Compiler Optimization: Modern compilers automatically detect leaf functions and omit frame pointers. Use -fomit-frame-pointer to enable this for non-leaf functions too (harder to debug).

Red Zone (System V)

The red zone is a 128-byte area below RSP that leaf functions can use without adjusting RSP. It's "protected" from signal handlers and interrupts.

Stack Layout with Red Zone:

        │             │
        ├─────────────┤
        │ Return Addr │ ← RSP points here
        ├─────────────┤
        │             │
        │  Red Zone   │ ← 128 bytes, usable without SUB RSP
        │  (128 bytes)│
        │             │
        ├─────────────┤
        │ Danger Zone │ ← Below red zone, may be clobbered
        └─────────────┘

Using the Red Zone

; Leaf function using red zone (System V only!)
compute_hash:
    ; No stack frame needed - use red zone for locals
    mov [rsp - 8], rbx      ; Save RBX in red zone
    mov [rsp - 16], r12     ; Save R12 in red zone
    
    ; Use RBX and R12 freely...
    mov rbx, rdi
    xor r12, r12
    
    ; ... computation ...
    
    ; Restore and return
    mov rbx, [rsp - 8]
    mov r12, [rsp - 16]
    ret
Windows Warning: Windows x64 has NO red zone! The area below RSP can be clobbered by interrupts, exception handlers, or debuggers. Always allocate stack space explicitly on Windows.

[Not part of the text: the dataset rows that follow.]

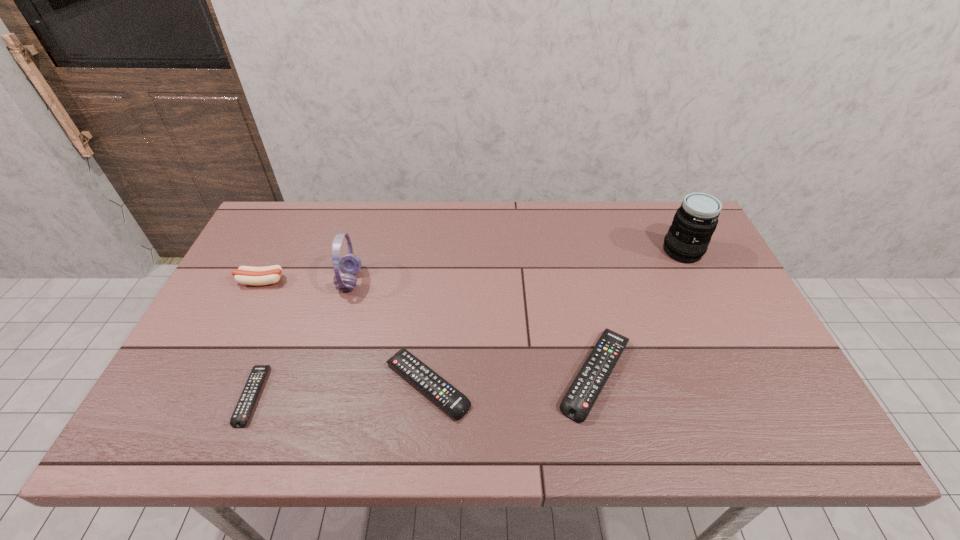
Select which remote control appears as the second closest to the shortest remote control. Please provide its 2D coordinates. Your answer should be formatted as a tuple, i.e. [(x, y)], where the tuple contains the x and y coordinates of a point satisfying the conditions above.

[(578, 401)]

What are the coordinates of `vacant space that satisfies the following two spatial constraints: 1. on the headband and ear cups of the third object from left to right; 2. on the back side of the rightmost remote control` in the screenshot? It's located at (323, 374).

This screenshot has width=960, height=540. I want to click on free point that satisfies the following two spatial constraints: 1. on the headband and ear cups of the fifth tallest object; 2. on the left side of the third object from left to right, so click(x=320, y=384).

In order to click on vacant space that satisfies the following two spatial constraints: 1. on the back side of the second shortest object; 2. on the right side of the telephoto lens in this screenshot , I will do `click(440, 251)`.

At what (x,y) coordinates should I click in order to perform the action: click on free space that satisfies the following two spatial constraints: 1. on the headband and ear cups of the fourth object from right to left; 2. on the left side of the second remote control from right to left. Please return your answer as a coordinate pair (x, y). Looking at the image, I should click on (320, 384).

I want to click on vacant point that satisfies the following two spatial constraints: 1. on the back side of the fifth tallest object; 2. on the headband and ear cups of the third object from left to right, so click(x=438, y=281).

I want to click on free location that satisfies the following two spatial constraints: 1. on the back side of the rightmost remote control; 2. on the headband and ear cups of the fifth shortest object, so click(x=576, y=281).

At what (x,y) coordinates should I click in order to perform the action: click on free space that satisfies the following two spatial constraints: 1. on the headband and ear cups of the fifth shortest object; 2. on the back side of the second object from right to left. Please return your answer as a coordinate pair (x, y). The width and height of the screenshot is (960, 540). Looking at the image, I should click on coord(323,374).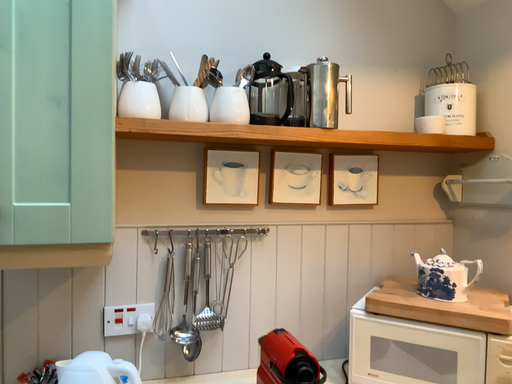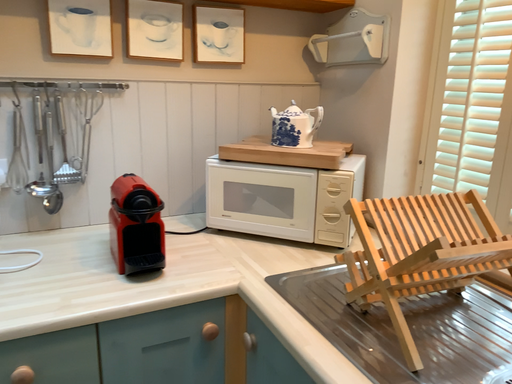
Question: Which way did the camera rotate in the video?

Choices:
 (A) rotated right
 (B) rotated left

Answer: (A)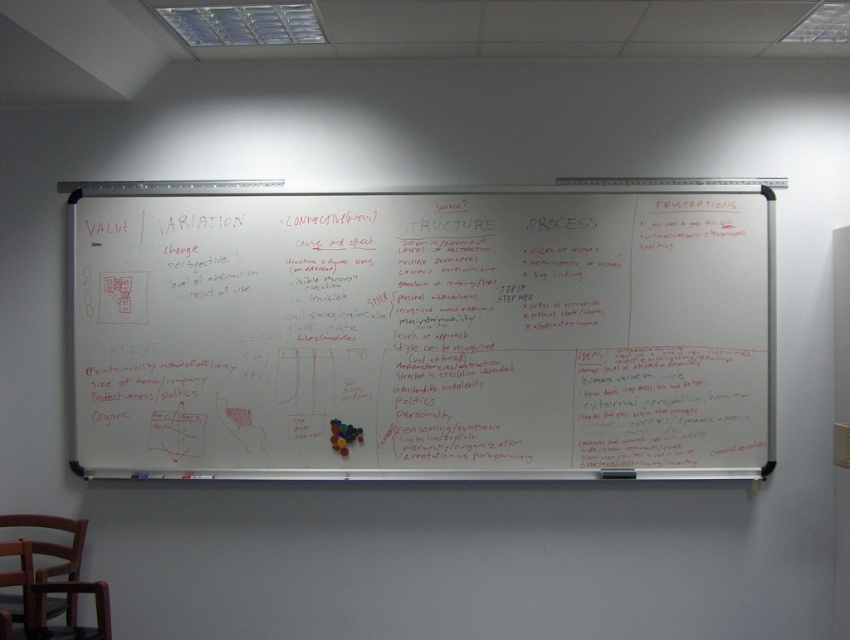
In the scene shown: You are standing in front of the whiteboard and want to touch both points. Which point should you reach for first, point at [724,300] or point at [68,618]?

You should reach for point at [68,618] first because it is closer to you than point at [724,300], which is further away.

You are standing in front of the whiteboard in the classroom. You need to reach a point on the whiteboard marked at coordinates point (654, 310). If your arm can extend 2 meters, can you reach that point without moving closer?

The point (654, 310) is 3.47 meters from the camera. Since your arm can only extend 2 meters, you cannot reach the point without moving closer.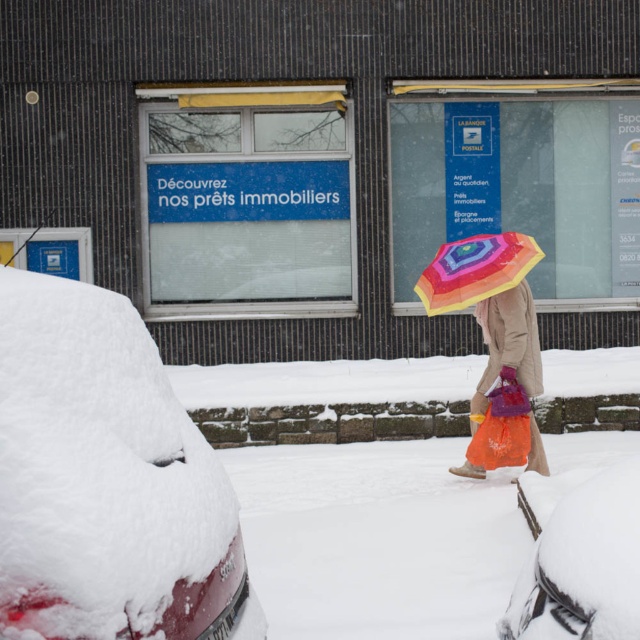
Question: Considering the real-world distances, which object is farthest from the snow-covered car at left?

Choices:
 (A) rainbow fabric umbrella at center
 (B) snow-covered car at lower right
 (C) rainbow plastic umbrella at center

Answer: (C)

Question: Can you confirm if rainbow plastic umbrella at center is positioned above rainbow fabric umbrella at center?

Choices:
 (A) no
 (B) yes

Answer: (A)

Question: Can you confirm if snow-covered car at left is positioned above snow-covered car at lower right?

Choices:
 (A) no
 (B) yes

Answer: (B)

Question: Which point appears farthest from the camera in this image?

Choices:
 (A) (504, 320)
 (B) (202, 480)
 (C) (593, 589)

Answer: (A)

Question: Is snow-covered car at left smaller than rainbow plastic umbrella at center?

Choices:
 (A) yes
 (B) no

Answer: (B)

Question: Which of these objects is positioned farthest from the snow-covered car at left?

Choices:
 (A) snow-covered car at lower right
 (B) rainbow plastic umbrella at center
 (C) rainbow fabric umbrella at center

Answer: (B)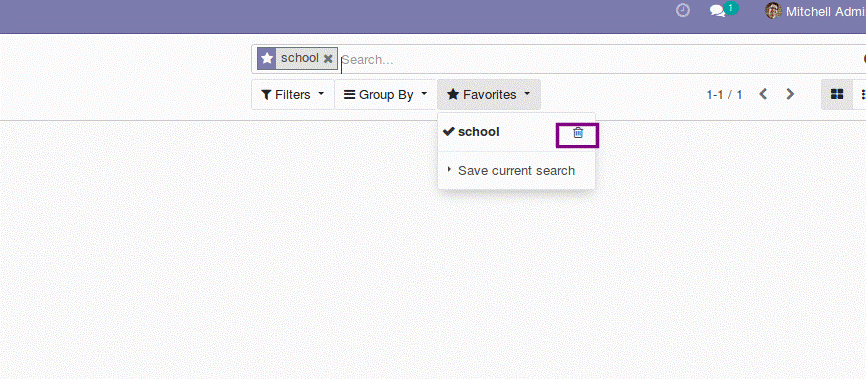
This screenshot has height=379, width=866. What are the coordinates of `trash` in the screenshot? It's located at (572, 137).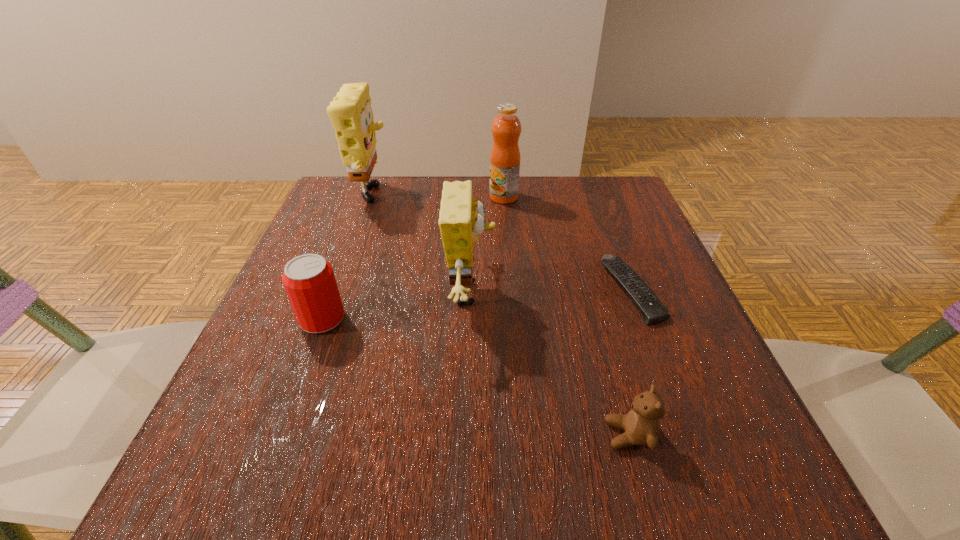
The height and width of the screenshot is (540, 960). Find the location of `the left sponge`. the left sponge is located at coordinates (351, 115).

You are a GUI agent. You are given a task and a screenshot of the screen. Output one action in this format:
    pyautogui.click(x=<x>, y=<y>)
    Task: Click on the farther sponge
    This screenshot has width=960, height=540.
    Given the screenshot: What is the action you would take?
    pyautogui.click(x=351, y=115)

Image resolution: width=960 pixels, height=540 pixels. Find the location of `fruit juice`. fruit juice is located at coordinates (506, 128).

Where is `the nearer sponge`? Image resolution: width=960 pixels, height=540 pixels. the nearer sponge is located at coordinates (461, 222).

I want to click on the shorter sponge, so click(x=461, y=222).

The image size is (960, 540). Find the location of `beer can`. beer can is located at coordinates (309, 281).

Find the location of a particular element. the fifth object from left to right is located at coordinates (641, 425).

You are a GUI agent. You are given a task and a screenshot of the screen. Output one action in this format:
    pyautogui.click(x=<x>, y=<y>)
    Task: Click on the second shortest object
    The image size is (960, 540).
    Given the screenshot: What is the action you would take?
    pyautogui.click(x=641, y=425)

Identify the location of the rightmost object. The height and width of the screenshot is (540, 960). (652, 310).

Identify the location of remote control. The image size is (960, 540). (652, 310).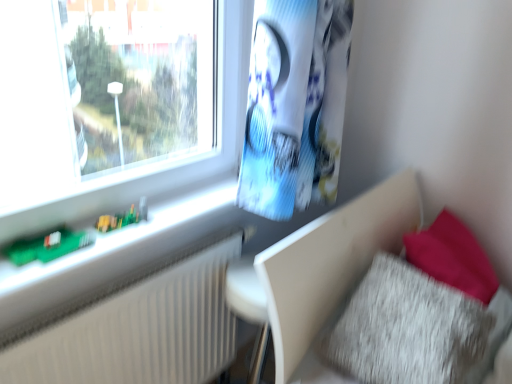
Question: Is fuzzy fabric pillow at lower right positioned beyond the bounds of green plastic toy at lower left?

Choices:
 (A) yes
 (B) no

Answer: (A)

Question: Considering the relative sizes of fuzzy fabric pillow at lower right and green plastic toy at lower left in the image provided, is fuzzy fabric pillow at lower right smaller than green plastic toy at lower left?

Choices:
 (A) yes
 (B) no

Answer: (B)

Question: From a real-world perspective, is fuzzy fabric pillow at lower right on green plastic toy at lower left?

Choices:
 (A) yes
 (B) no

Answer: (B)

Question: Can you confirm if fuzzy fabric pillow at lower right is wider than green plastic toy at lower left?

Choices:
 (A) yes
 (B) no

Answer: (A)

Question: Is fuzzy fabric pillow at lower right looking in the opposite direction of green plastic toy at lower left?

Choices:
 (A) yes
 (B) no

Answer: (A)

Question: Is fuzzy fabric pillow at lower right directly adjacent to green plastic toy at lower left?

Choices:
 (A) yes
 (B) no

Answer: (B)

Question: From a real-world perspective, is fuzzy fabric pillow at lower right positioned over green circuit board at left based on gravity?

Choices:
 (A) no
 (B) yes

Answer: (A)

Question: From the image's perspective, is fuzzy fabric pillow at lower right over green circuit board at left?

Choices:
 (A) yes
 (B) no

Answer: (B)

Question: Is fuzzy fabric pillow at lower right thinner than green circuit board at left?

Choices:
 (A) no
 (B) yes

Answer: (A)

Question: Can you confirm if fuzzy fabric pillow at lower right is wider than green circuit board at left?

Choices:
 (A) no
 (B) yes

Answer: (B)

Question: Is the depth of fuzzy fabric pillow at lower right less than that of green circuit board at left?

Choices:
 (A) no
 (B) yes

Answer: (B)

Question: Is fuzzy fabric pillow at lower right at the left side of green circuit board at left?

Choices:
 (A) no
 (B) yes

Answer: (A)

Question: Is white textured radiator at left far from green circuit board at left?

Choices:
 (A) no
 (B) yes

Answer: (A)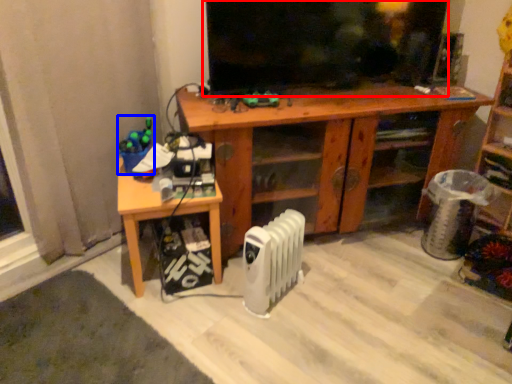
Question: Which object appears closest to the camera in this image, tv show (highlighted by a red box) or toy (highlighted by a blue box)?

Choices:
 (A) tv show
 (B) toy

Answer: (A)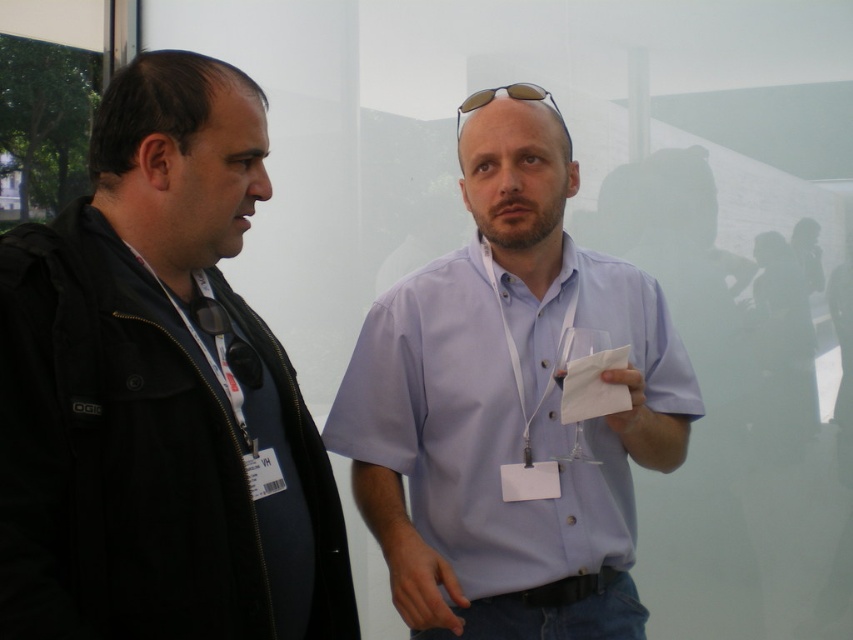
Does point (291, 524) come in front of point (463, 106)?

That is True.

Does black matte jacket at left have a greater height compared to sunglasses at center?

Yes, black matte jacket at left is taller than sunglasses at center.

What do you see at coordinates (160, 392) in the screenshot? This screenshot has height=640, width=853. I see `black matte jacket at left` at bounding box center [160, 392].

This screenshot has height=640, width=853. Identify the location of black matte jacket at left. pyautogui.click(x=160, y=392).

Between black matte jacket at left and light blue shirt at center, which one has less height?

Standing shorter between the two is black matte jacket at left.

Where is `black matte jacket at left`? The width and height of the screenshot is (853, 640). black matte jacket at left is located at coordinates (160, 392).

Is point (39, 296) positioned behind point (550, 353)?

That is False.

In order to click on black matte jacket at left in this screenshot , I will do `click(160, 392)`.

Is point (537, 276) in front of point (535, 84)?

No, (537, 276) is behind (535, 84).

Is light blue shirt at center above sunglasses at center?

Incorrect, light blue shirt at center is not positioned above sunglasses at center.

Where is `light blue shirt at center`? The image size is (853, 640). light blue shirt at center is located at coordinates [509, 410].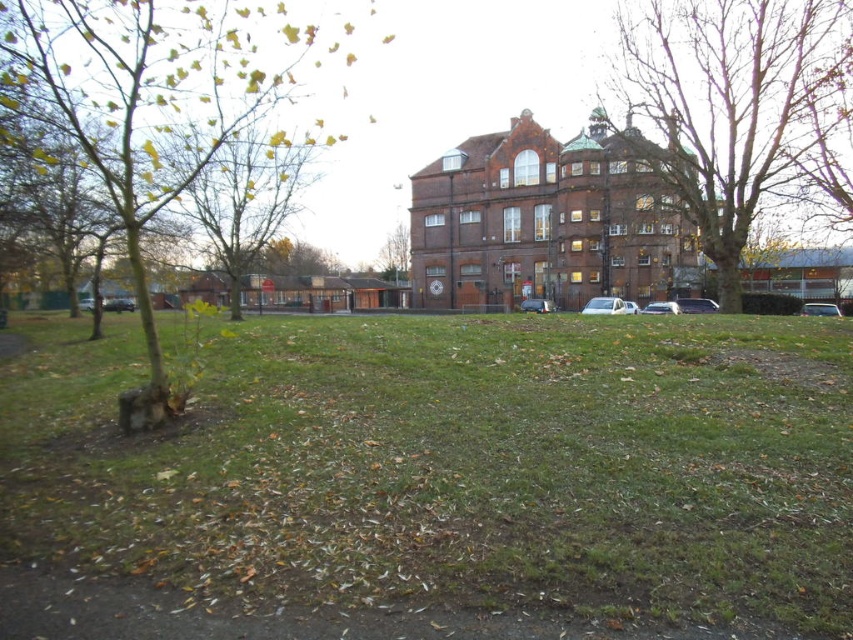
You are standing in front of the large brick building and notice two points marked in the scene. Which point, point (257,154) or point (708,308), is closer to you?

Point (257,154) is closer to the camera than point (708,308), so it is closer to you.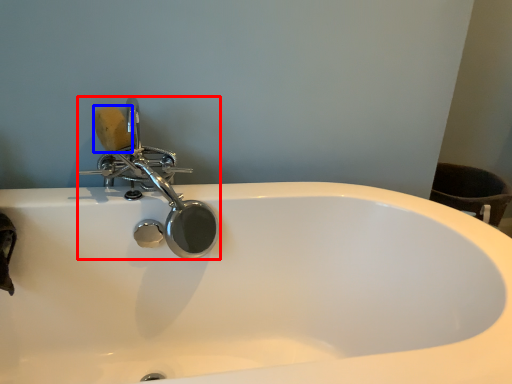
Question: Which object appears closest to the camera in this image, tap (highlighted by a red box) or soap (highlighted by a blue box)?

Choices:
 (A) tap
 (B) soap

Answer: (A)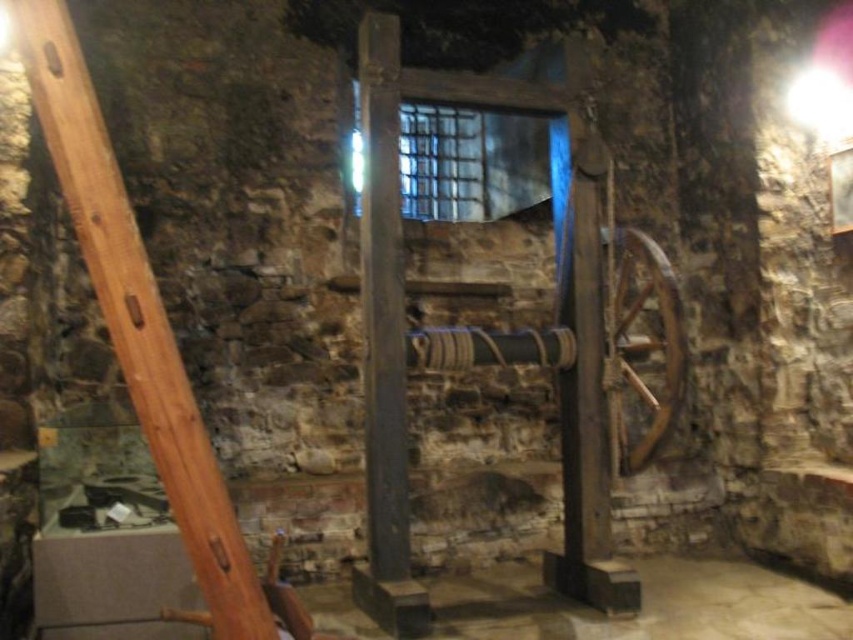
Can you confirm if smooth wooden pole at left is shorter than smooth dark wood pillar at center?

Yes, smooth wooden pole at left is shorter than smooth dark wood pillar at center.

Does point (70, 38) come farther from viewer compared to point (386, 204)?

No.

Is point (67, 77) positioned behind point (387, 380)?

No, (67, 77) is closer to viewer.

Identify the location of smooth wooden pole at left. The image size is (853, 640). (137, 317).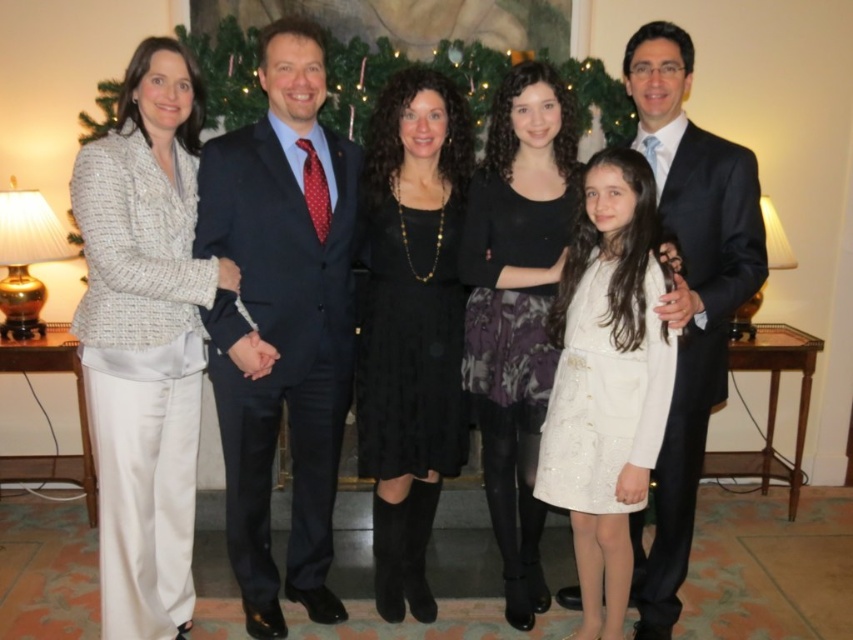
Based on the photo, you are a photographer trying to adjust the lighting for the image. The white sequined dress at center is important to highlight. Based on its position, which coordinates should you focus your spotlight on?

The white sequined dress at center is located at point (606, 381), so you should focus the spotlight on those coordinates to highlight it.

You are a photographer adjusting the camera settings to ensure all subjects are in focus. Given the white textured blazer at left and the white sequined dress at center, which one is taller in the image?

The white textured blazer at left is taller than the white sequined dress at center.

You are standing at the origin point of the image coordinate system. Where is the white textured blazer at left located in terms of coordinates?

The white textured blazer at left is located at coordinates point (144, 339).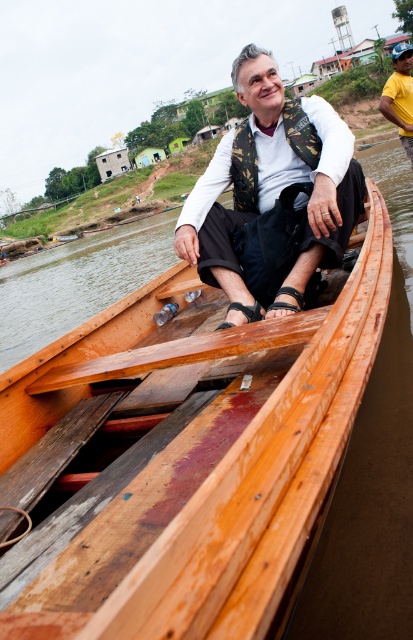
Between wooden paddle at center and yellow cotton shirt at right, which one has more height?

yellow cotton shirt at right

Looking at this image, between wooden paddle at center and yellow cotton shirt at right, which one appears on the left side from the viewer's perspective?

Positioned to the left is wooden paddle at center.

Is point (113, 362) positioned before point (403, 109)?

That is True.

Locate an element on the screen. The width and height of the screenshot is (413, 640). wooden paddle at center is located at coordinates (185, 349).

Is point (56, 401) behind point (28, 392)?

Yes, point (56, 401) is behind point (28, 392).

Between wooden boat at center and wooden paddle at center, which one is positioned lower?

Positioned lower is wooden paddle at center.

This screenshot has height=640, width=413. In order to click on wooden boat at center in this screenshot , I will do `click(182, 458)`.

Identify the location of wooden boat at center. (182, 458).

Is point (275, 257) farther from camera compared to point (387, 96)?

No, it is in front of (387, 96).

Which is below, camouflage fabric vest at center or yellow cotton shirt at right?

camouflage fabric vest at center is lower down.

Is point (211, 253) behind point (405, 122)?

No, it is not.

Where is `camouflage fabric vest at center`? Image resolution: width=413 pixels, height=640 pixels. camouflage fabric vest at center is located at coordinates (272, 196).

Exercise: Cross-Platform Function

Write a function that works on both Linux and Windows:

; Cross-platform compatible function
multiply_add:
    ; Works on both Linux and Windows
    ; Linux: args in RDI, RSI, RDX
    ; Windows: args in RCX, RDX, R8
%ifdef WINDOWS
    mov rax, rcx
    imul rax, rdx
    add rax, r8
%else
    mov rax, rdi
    imul rax, rsi
    add rax, rdx
%endif
    ret